Monday, March 2, 2015

Essex Inn
 by: chicago designslinger

 [Essex Inn (1961) A. Epstein & Sons, architects /Image & Artwork: chicago designslinger]

Chicago's Grant Park-facing stretch of Michigan Avenue has a long and storied hotel history. In 1870 the elegantly appointed Michigan Avenue House hotel rose on the southwest corner of Congress Street, and narrowly escaped being consumed by the flames of the Great Fire a year later. Post fire, the Gardner Hotel rose out of the ashes on the southwest corner of Jackson Street, followed by the Beaurivage and the Richelieu - all in the same block. Then in 1889 came Adler & Sullivan's monumental, multi-purpose Auditorium Building with its combined hotel/office/theater complex, followed by architect Clinton Warren's Auditorium Annex three years later. That building was enlarged in 1902 with a design by Holabird & Roche and renamed the Congress Hotel, then in 1908 architects Marshall & Fox designed the Blackstone Hotel for the Drake brothers a little further down the street. Finally, in 1927, Holabird & Roche returned - this time at the southern end of the accommodating avenue - with their massive Stevens Hotel.
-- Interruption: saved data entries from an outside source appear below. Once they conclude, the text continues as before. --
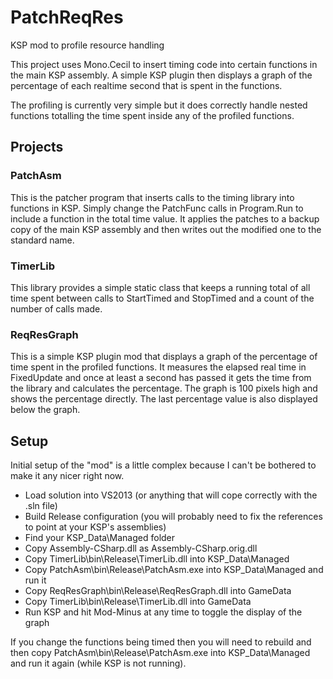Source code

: # PatchReqRes
KSP mod to profile resource handling

This project uses Mono.Cecil to insert timing code into certain functions in the main KSP assembly.  A simple KSP plugin then displays a graph of the percentage of each realtime second that is spent in the functions.

The profiling is currently very simple but it does correctly handle nested functions totalling the time spent inside any of the profiled functions.

## Projects
### PatchAsm
This is the patcher program that inserts calls to the timing library into functions in KSP.  Simply change the PatchFunc calls in Program.Run to include a function in the total time value.  It applies the patches to a backup copy of the main KSP assembly and then writes out the modified one to the standard name.

### TimerLib
This library provides a simple static class that keeps a running total of all time spent between calls to StartTimed and StopTimed and a count of the number of calls made.

### ReqResGraph
This is a simple KSP plugin mod that displays a graph of the percentage of time spent in the profiled functions.  It measures the elapsed real time in FixedUpdate and once at least a second has passed it gets the time from the library and calculates the percentage.  The graph is 100 pixels high and shows the percentage directly.  The last percentage value is also displayed below the graph.

## Setup
Initial setup of the "mod" is a little complex because I can't be bothered to make it any nicer right now.

* Load solution into VS2013 (or anything that will cope correctly with the .sln file)
* Build Release configuration (you will probably need to fix the references to point at your KSP's assemblies)
* Find your KSP_Data\Managed folder
* Copy Assembly-CSharp.dll as Assembly-CSharp.orig.dll
* Copy TimerLib\bin\Release\TimerLib.dll into KSP_Data\Managed
* Copy PatchAsm\bin\Release\PatchAsm.exe into KSP_Data\Managed and run it
* Copy ReqResGraph\bin\Release\ReqResGraph.dll into GameData
* Copy TimerLib\bin\Release\TimerLib.dll into GameData
* Run KSP and hit Mod-Minus at any time to toggle the display of the graph

If you change the functions being timed then you will need to rebuild and then copy PatchAsm\bin\Release\PatchAsm.exe into KSP_Data\Managed and run it again (while KSP is not running).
[Essex Inn, 800 S. Michigan Avenue, Chicago /Image & Artwork: chicago designslinger]

By the late 1950s a new hotel hadn't risen along Michigan Avenue's park-facing frontage in over 30 years, but Eugene Heytow was about to change all that. The 25-year-old entrepreneur along with his investor, dermatologist, brother-in-law Martin Gecht, had created an entity called the Aristocratic Inns of America and were interested in three corner properties at the southern end of Michigan overlooking the park. Each parcel contained a gas station with lots of room to spare so the partners snapped-up all three and then hired the architectural firm of A. Epstein and Sons to draw up plans for three hotels for each corner. Abraham Epstein had started his structural engineering firm in 1921 and when Raymond and Sidney joined their father's company in the mid-1940s, the Sons were added to the company's name. By that time Epstein had morphed into a design/build firm overseeing not only the structural components of construction but also the design. The mixing of two different disciplines ruffled the feathers of the esteemed American Institute of Architects who felt that architects were designers not contractors, and Sidney never forgot the, "snobby snub." He refused to join the AIA, even as he and Raymond grew the company into one of the largest firms in the country, and still refused to join even after the architectural association changed their policy.

    [Essex Inn, Historic Michigan Boulevard District, Chicago /Image & Artwork: chicago designslinger]

The contiguous wall of Michigan Avenue masonry that had faced the park for generations had recently been broken by the steel and glass structure Epstein & Sons had designed and built for the Borg-Warner Corporation, while Heytow's hotel projects would be of a smaller scale. Of the three, the hotel at the southwest corner of 8th Street and Michigan would be Aristocrat's tallest and glossiest. At 14-stories it didn't beat-out the 29-story Stevens - now Hilton - Hotel. But its sleek, modern, metal and glass curtain walls stood in stark contrast to the weighty, soot-coated surfaces of the Auditorium and Congress Hotel, and garnered enough attention to land Gene Heytow in Life Magazine standing on the balcony of the newly completed Essex Inn.

  [Essex Inn, Chicago /Image & Artwork: chicago designslinger]

The association between the brothers-in-laws and Sidney Epstein went beyond hotel design and construction. Epstein was an investor in the Aristocratic Inns venture and served as a director of Heytow and Gecht's Amalgamated Bank. And by the time Heytow died in 2010, Life Magazine's Chicago wonder boy had become the owner of a number of other hotels, been a majority shareholder in a few more banks, and served as chairman of the Metropolitan Pier and Exposition Authority, overseeing the McCormick Place Convention Center complex and Navy Pier. Martin Gecht kept-up his dermatology practice until his death at the age of eighty-four in 2005, leaving behind an art collection which was donated to the Art Institute of Chicago. Sidney Epstein is still going strong at ninety, while the 52-year-old Essex Inn is approaching middle age.